- [What the task asks]:
All lines after the one containing "counterfeit risks, saving" are needed, along with that line itself. Please repeat them exactly through the end of the entries.
::: Data :::
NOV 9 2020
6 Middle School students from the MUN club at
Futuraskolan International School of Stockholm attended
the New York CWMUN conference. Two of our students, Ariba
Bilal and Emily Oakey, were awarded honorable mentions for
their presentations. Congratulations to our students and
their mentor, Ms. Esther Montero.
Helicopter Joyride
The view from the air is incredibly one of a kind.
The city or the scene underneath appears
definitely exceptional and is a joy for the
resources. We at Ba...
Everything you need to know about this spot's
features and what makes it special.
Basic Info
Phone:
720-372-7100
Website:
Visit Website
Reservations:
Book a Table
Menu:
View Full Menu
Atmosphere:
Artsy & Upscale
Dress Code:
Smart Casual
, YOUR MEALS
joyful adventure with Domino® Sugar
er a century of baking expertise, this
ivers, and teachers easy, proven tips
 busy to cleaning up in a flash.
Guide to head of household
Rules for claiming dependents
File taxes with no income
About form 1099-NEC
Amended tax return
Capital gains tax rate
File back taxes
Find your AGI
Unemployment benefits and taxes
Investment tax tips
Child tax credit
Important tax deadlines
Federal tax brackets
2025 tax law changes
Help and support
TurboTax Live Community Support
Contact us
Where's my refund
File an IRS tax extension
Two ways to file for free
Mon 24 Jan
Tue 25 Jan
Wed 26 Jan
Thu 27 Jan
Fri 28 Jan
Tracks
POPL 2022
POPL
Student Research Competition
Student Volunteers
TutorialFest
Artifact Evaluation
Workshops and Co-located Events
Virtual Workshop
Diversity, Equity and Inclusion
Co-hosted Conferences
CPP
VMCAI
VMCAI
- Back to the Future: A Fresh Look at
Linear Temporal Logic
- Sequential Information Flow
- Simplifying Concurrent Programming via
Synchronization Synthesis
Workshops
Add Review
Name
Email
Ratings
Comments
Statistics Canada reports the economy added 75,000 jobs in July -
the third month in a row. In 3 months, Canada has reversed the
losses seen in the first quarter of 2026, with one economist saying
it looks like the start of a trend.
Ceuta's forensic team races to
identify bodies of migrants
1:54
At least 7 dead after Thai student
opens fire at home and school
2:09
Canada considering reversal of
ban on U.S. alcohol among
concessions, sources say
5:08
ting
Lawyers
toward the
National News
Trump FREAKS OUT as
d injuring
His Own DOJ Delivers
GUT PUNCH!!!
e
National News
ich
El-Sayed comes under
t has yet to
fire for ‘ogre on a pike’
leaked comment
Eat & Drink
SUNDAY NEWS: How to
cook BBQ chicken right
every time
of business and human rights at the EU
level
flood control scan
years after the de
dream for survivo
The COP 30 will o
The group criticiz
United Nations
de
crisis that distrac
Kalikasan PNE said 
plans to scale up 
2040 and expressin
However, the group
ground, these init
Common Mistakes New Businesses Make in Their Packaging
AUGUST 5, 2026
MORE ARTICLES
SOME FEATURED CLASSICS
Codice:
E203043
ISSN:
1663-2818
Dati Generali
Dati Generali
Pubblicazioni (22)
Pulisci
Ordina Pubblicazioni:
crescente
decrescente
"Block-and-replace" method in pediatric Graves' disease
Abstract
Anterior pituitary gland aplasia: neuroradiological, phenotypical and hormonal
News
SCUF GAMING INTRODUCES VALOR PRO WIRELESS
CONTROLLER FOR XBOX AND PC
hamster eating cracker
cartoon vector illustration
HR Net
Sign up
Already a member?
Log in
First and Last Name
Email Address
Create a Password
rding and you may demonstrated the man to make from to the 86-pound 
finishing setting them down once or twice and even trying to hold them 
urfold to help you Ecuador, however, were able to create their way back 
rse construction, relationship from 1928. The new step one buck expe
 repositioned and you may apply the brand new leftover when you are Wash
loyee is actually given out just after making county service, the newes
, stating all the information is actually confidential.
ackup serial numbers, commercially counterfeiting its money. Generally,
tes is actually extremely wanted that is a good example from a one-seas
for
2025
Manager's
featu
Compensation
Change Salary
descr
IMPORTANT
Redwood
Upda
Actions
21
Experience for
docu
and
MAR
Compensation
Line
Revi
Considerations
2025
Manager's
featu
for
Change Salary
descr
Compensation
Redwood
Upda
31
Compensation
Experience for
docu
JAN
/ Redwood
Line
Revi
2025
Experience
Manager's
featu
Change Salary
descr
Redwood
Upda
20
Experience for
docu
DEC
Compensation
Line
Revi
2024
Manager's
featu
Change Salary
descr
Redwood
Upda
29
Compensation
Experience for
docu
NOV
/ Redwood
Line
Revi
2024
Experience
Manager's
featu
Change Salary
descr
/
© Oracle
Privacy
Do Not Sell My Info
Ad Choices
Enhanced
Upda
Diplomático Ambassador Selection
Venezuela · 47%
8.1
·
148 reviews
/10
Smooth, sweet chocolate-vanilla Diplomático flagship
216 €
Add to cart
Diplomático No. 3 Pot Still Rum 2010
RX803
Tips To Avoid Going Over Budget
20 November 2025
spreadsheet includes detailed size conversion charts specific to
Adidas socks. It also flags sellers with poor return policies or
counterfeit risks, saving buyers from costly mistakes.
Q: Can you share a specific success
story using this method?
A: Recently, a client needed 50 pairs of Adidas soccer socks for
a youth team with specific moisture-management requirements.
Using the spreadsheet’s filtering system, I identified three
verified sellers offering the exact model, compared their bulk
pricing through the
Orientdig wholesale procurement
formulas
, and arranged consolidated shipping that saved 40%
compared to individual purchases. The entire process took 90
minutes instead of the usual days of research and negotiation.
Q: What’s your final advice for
:::
- [Response to this exercise]:
counterfeit risks, saving buyers from costly mistakes.
Q: Can you share a specific success
story using this method?
A: Recently, a client needed 50 pairs of Adidas soccer socks for
a youth team with specific moisture-management requirements.
Using the spreadsheet’s filtering system, I identified three
verified sellers offering the exact model, compared their bulk
pricing through the
Orientdig wholesale procurement
formulas
, and arranged consolidated shipping that saved 40%
compared to individual purchases. The entire process took 90
minutes instead of the usual days of research and negotiation.
Q: What’s your final advice for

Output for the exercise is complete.